製造業下振れと政策サポート拡大の「綱引き」
■足元の経済データをみると、製造業は景況感の悪化傾向が続いており、製造業の調整はやや長引く懸念が出てきました。
■一方、非製造業(サービス業)の景況感は相対的に堅調を維持しています。これは、主要国で一斉に金融政策の正常化が「停止」されたことに加え、中国が全国人民代表大会(全人代)でやや強めの財政刺激策を打ち出したことなど、政府・中銀が景気の下振れリスクに対して素早く反応したことで、政策の効果とそれに対する期待が広がっていることが背景です。その結果、製造業下振れと政策サポート拡大の「綱引き」が、製造業と非製造業の景況格差の拡大となって表れています。

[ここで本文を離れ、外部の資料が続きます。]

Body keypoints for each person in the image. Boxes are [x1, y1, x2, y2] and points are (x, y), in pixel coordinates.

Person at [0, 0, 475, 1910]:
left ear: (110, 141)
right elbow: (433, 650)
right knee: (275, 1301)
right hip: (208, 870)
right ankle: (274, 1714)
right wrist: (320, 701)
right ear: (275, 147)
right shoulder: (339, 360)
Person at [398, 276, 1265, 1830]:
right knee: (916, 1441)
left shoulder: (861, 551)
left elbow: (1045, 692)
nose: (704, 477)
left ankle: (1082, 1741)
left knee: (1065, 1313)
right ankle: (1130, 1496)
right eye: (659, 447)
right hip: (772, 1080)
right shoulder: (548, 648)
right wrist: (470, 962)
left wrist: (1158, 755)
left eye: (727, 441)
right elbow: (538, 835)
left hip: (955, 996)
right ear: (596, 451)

■日本の輸出統計から世界経済の動向を探ると、地域別には、1、2月の日本からの輸出減少の大半が中国やNIEsなど、アジア向け輸出の落ち込みが寄与していることがわかります。品目別では、輸出減少の5~6割が半導体製造装置を中心とする一般機械と、半導体・電子部品、電気回路となっています。アジア地域を中心にIT関連で在庫調整が行われると共に、一部設備投資が先送りされていることが今回の製造業の景況悪化の主要な背景になっていると考えられます。

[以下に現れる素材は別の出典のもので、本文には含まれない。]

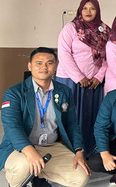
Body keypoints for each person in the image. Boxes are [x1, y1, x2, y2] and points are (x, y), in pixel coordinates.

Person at [0, 47, 90, 187]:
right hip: (20, 147)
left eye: (49, 63)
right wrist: (30, 152)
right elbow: (12, 127)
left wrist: (79, 150)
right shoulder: (14, 93)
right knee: (23, 165)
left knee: (80, 176)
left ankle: (37, 176)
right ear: (30, 66)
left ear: (56, 66)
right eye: (39, 63)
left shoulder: (64, 91)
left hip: (51, 146)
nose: (44, 67)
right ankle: (18, 181)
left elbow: (72, 124)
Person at [57, 0, 111, 154]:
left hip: (94, 83)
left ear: (98, 10)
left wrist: (99, 77)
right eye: (85, 8)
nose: (88, 11)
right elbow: (64, 53)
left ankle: (89, 152)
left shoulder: (105, 30)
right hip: (70, 80)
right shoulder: (71, 28)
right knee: (71, 118)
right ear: (80, 9)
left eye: (92, 8)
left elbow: (109, 57)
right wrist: (79, 77)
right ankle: (69, 153)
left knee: (91, 117)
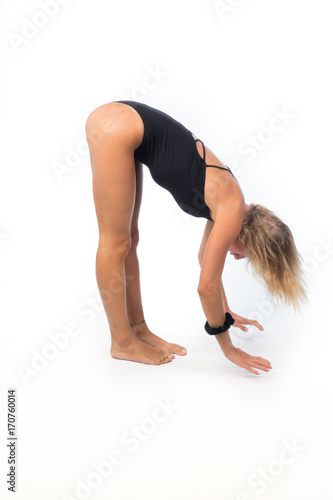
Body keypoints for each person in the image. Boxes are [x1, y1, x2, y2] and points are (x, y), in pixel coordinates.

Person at [85, 100, 308, 374]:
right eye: (245, 253)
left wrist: (224, 311)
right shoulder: (231, 210)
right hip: (116, 125)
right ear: (251, 237)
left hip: (127, 124)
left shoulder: (231, 202)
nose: (237, 256)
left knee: (129, 239)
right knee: (115, 242)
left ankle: (137, 330)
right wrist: (229, 348)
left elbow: (204, 259)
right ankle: (122, 342)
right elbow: (207, 287)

■国際産業連関表(2014年)を使った試算によると、「コンピュータ・電子製品・光学製品」の生産が10%減少すると、世界GDPを約0.5%押し下げます。これだけで、世界不況をもたらすほどではないにしても、世界経済にとって無視できない度合いのインパクトを与えているとみられます。
グローバルPMI
日本の地域別輸出前年比
IT関連生産などが下振れた場合のGDPに対するインパクト
金融政策の正常化は停止
■米連邦準備制度理事会(FRB)は3月の連邦公開市場委員会(FOMC)後に、年内は政策金利を据え置く方針を示唆すると同時に、バランスシート縮小も9月で終了することを決定しました。これに先立ち欧州中央銀行(ECB)もフォワードガイダンスを修正し、政策金利の年内据え置きを決めています。利上げバイアスを事実上撤廃、中立に戻した豪州、カナダなどを含め金融政策正常化の動きが事実上一時停止されたといえます。金融政策の正常化で先行してきた米国ですら政策金利は2%台半ばであり、景気が下振れてインフレ率が低下し始めた場合の政策対応の余地が非常に限られています。このため、生産・貿易の下振れリスクが高まったことに対して、敏感に反応したとみられます。
先物市場における政策金利の予測
金融政策の正常化は停止
■中国政府が3月の全人代で示した2019年の財政赤字はGDP比で▲2.8%と前年から▲0.2%ポイントの赤字拡大にとどまりますが、特別基金(主に過去に地方政府が使い残した剰余金)からの繰り入れ金を除くと同▲4.3%と前年から▲1%ポイント以上拡大しています。景気が予想より下振れた場合でも対応できるよう財政の「発動枠」を確保し、ダウンサイドを限定したものといえます。
中国の景気対策~政府予算
現状「綱引き」状態だが、メインシナリオは年後半にかけて「リスク・オンへの転換」
■金融市場では世界的な長期金利低下や米国の長短金利の逆転(逆イールド)を景気後退の兆候とみる議論もあります。しかし今回は、金融当局の緩和方向への政策転換の結果として起こったものであり住宅や建設投資などの刺激を通じて景気サポートにつながると思われます。製造業関連のデータからみて世界経済が1-3月に底を打ったとしても4-6月の立ち直りがなお緩やかなものにとどまる可能性が高いことから、市場はしばらく悲観と楽観の間で揺れることになると見られますが、景気の緩やかな回復が見込まれることから、メインシナリオは年後半にかけて引き続き「リスク・オンへの転換」です。